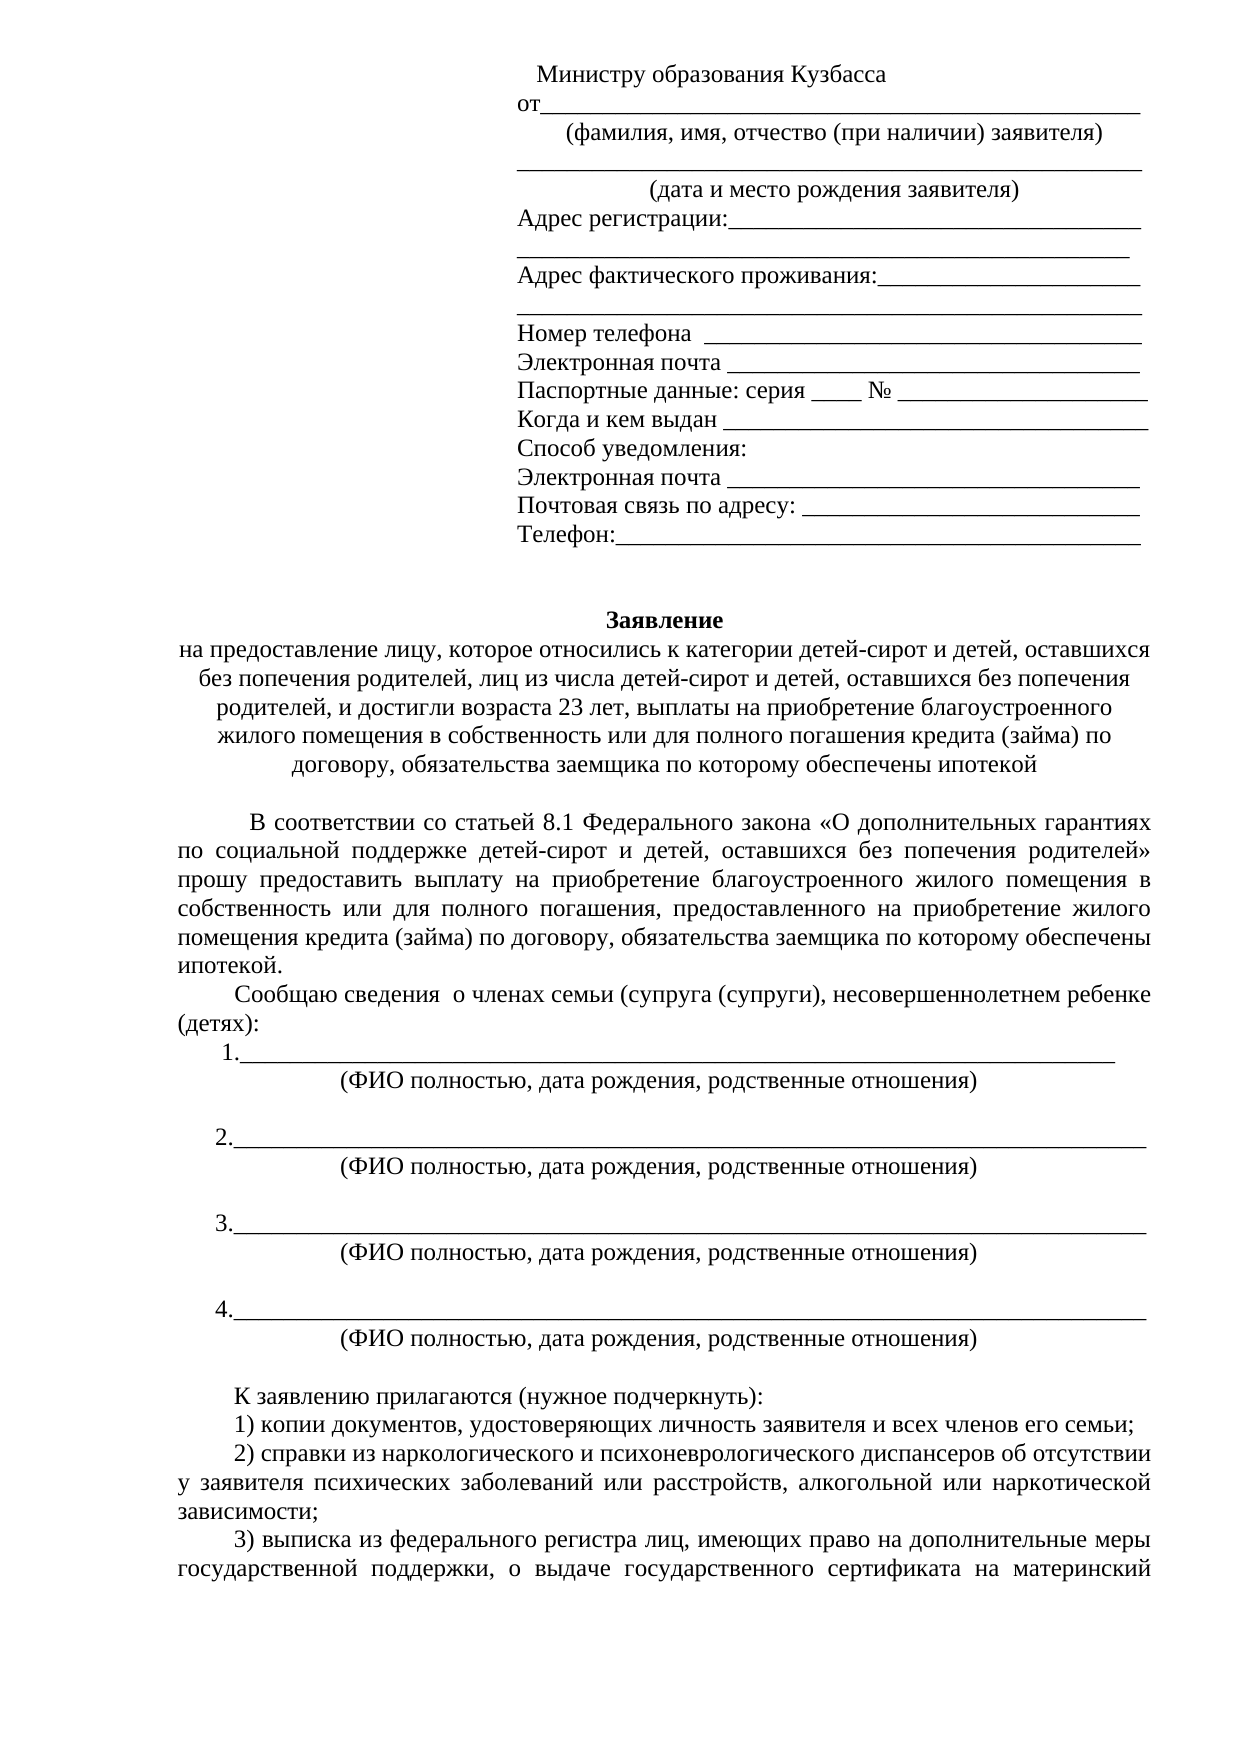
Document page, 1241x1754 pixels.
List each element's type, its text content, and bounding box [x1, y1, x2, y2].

text (дата и место рождения заявителя) [517, 174, 1152, 203]
text (ФИО полностью, дата рождения, родственные отношения) [177, 1151, 1152, 1179]
text 1) копии документов, удостоверяющих личность заявителя и всех членов его семьи; [177, 1409, 1152, 1438]
text Адрес фактического проживания:_____________________ [517, 260, 1152, 289]
text Паспортные данные: серия ____ № ____________________ [517, 375, 1152, 404]
text Министру образования Кузбасса [177, 59, 1152, 88]
text Электронная почта _________________________________ [517, 347, 1152, 375]
text Заявление [177, 605, 1152, 634]
text от________________________________________________ [517, 88, 1152, 117]
text Почтовая связь по адресу: ___________________________ [517, 490, 1152, 519]
text В соответствии со статьей 8.1 Федерального закона «О дополнительных гарантиях по социальной поддержке детей-сирот и детей, оставшихся без попечения родителей» прошу предоставить выплату на приобретение благоустроенного жилого помещения в собственность или для полного погашения, предоставленного на приобретение жилого помещения кредита (займа) по договору, обязательства заемщика по которому обеспечены ипотекой. [177, 807, 1152, 979]
text Электронная почта _________________________________ [517, 462, 1152, 490]
text (ФИО полностью, дата рождения, родственные отношения) [177, 1323, 1152, 1352]
text (ФИО полностью, дата рождения, родственные отношения) [177, 1237, 1152, 1266]
text __________________________________________________ [517, 145, 1152, 174]
text Способ уведомления: [517, 433, 1152, 462]
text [177, 1524, 1152, 1582]
text Номер телефона ___________________________________ [517, 318, 1152, 347]
text на предоставление лицу, которое относились к категории детей-сирот и детей, оставшихся без попечения родителей, лиц из числа детей-сирот и детей, оставшихся без попечения родителей, и достигли возраста 23 лет, выплаты на приобретение благоустроенного жилого помещения в собственность или для полного погашения кредита (займа) по договору, обязательства заемщика по которому обеспечены ипотекой [177, 634, 1152, 778]
text Адрес регистрации:_________________________________ [517, 203, 1152, 232]
text Когда и кем выдан __________________________________ [517, 404, 1152, 433]
text 2) справки из наркологического и психоневрологического диспансеров об отсутствии у заявителя психических заболеваний или расстройств, алкогольной или наркотической зависимости; [177, 1438, 1152, 1524]
text Сообщаю сведения о членах семьи (супруга (супруги), несовершеннолетнем ребенке (детях): [177, 979, 1152, 1037]
text (фамилия, имя, отчество (при наличии) заявителя) [517, 117, 1152, 145]
text 4._________________________________________________________________________ [177, 1294, 1152, 1323]
text (ФИО полностью, дата рождения, родственные отношения) [177, 1065, 1152, 1094]
text К заявлению прилагаются (нужное подчеркнуть): [177, 1381, 1152, 1409]
text 1.______________________________________________________________________ [177, 1037, 1152, 1065]
text _________________________________________________ [517, 232, 1152, 260]
text 2._________________________________________________________________________ [177, 1122, 1152, 1151]
text __________________________________________________ [517, 289, 1152, 318]
text 3._________________________________________________________________________ [177, 1208, 1152, 1237]
text Телефон:__________________________________________ [517, 519, 1152, 548]
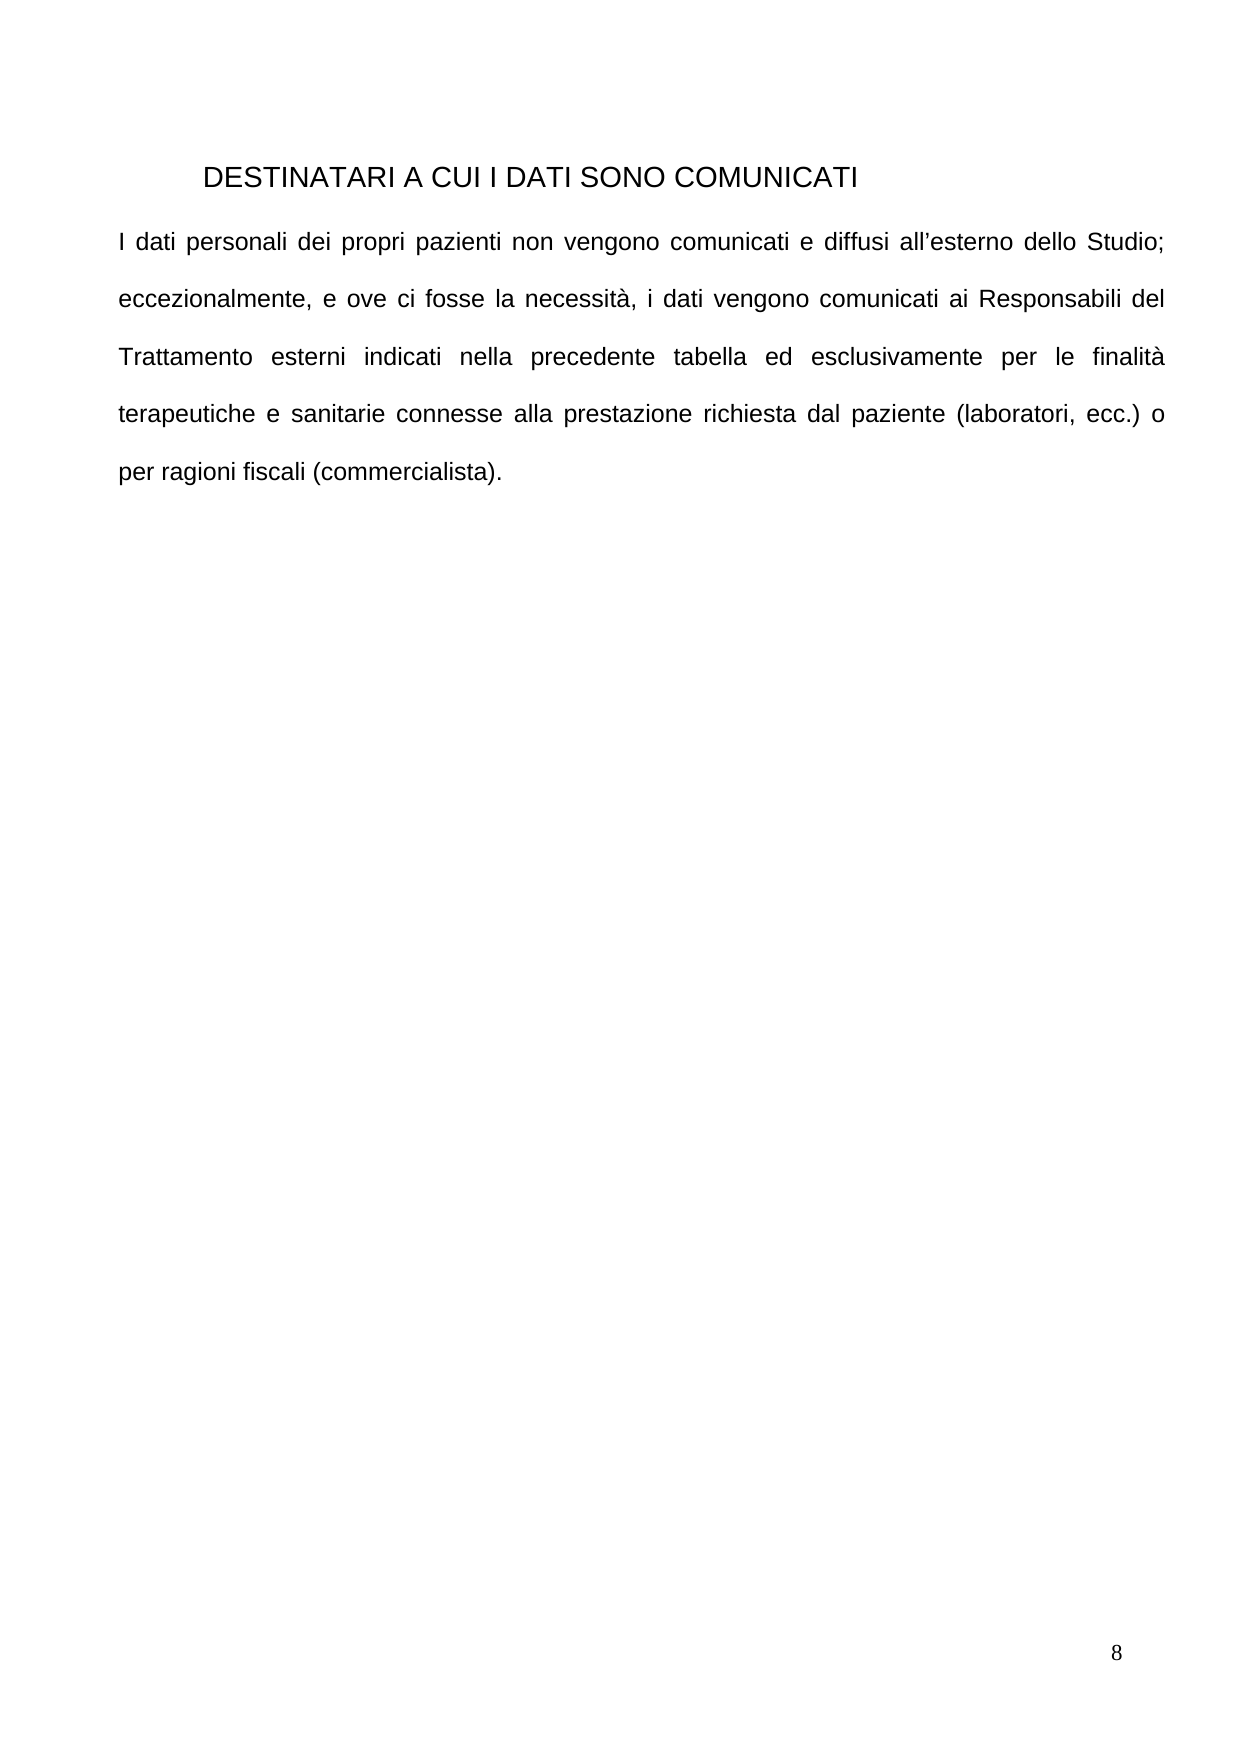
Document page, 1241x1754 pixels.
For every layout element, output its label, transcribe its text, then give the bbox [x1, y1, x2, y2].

########################################

The word is "рождения". Copy every line above where it appears.

TASK OUTPUT>
text (дата и место рождения заявителя) [517, 174, 1152, 203]
text (ФИО полностью, дата рождения, родственные отношения) [177, 1151, 1152, 1179]
text (ФИО полностью, дата рождения, родственные отношения) [177, 1323, 1152, 1352]
text (ФИО полностью, дата рождения, родственные отношения) [177, 1237, 1152, 1266]
text (ФИО полностью, дата рождения, родственные отношения) [177, 1065, 1152, 1094]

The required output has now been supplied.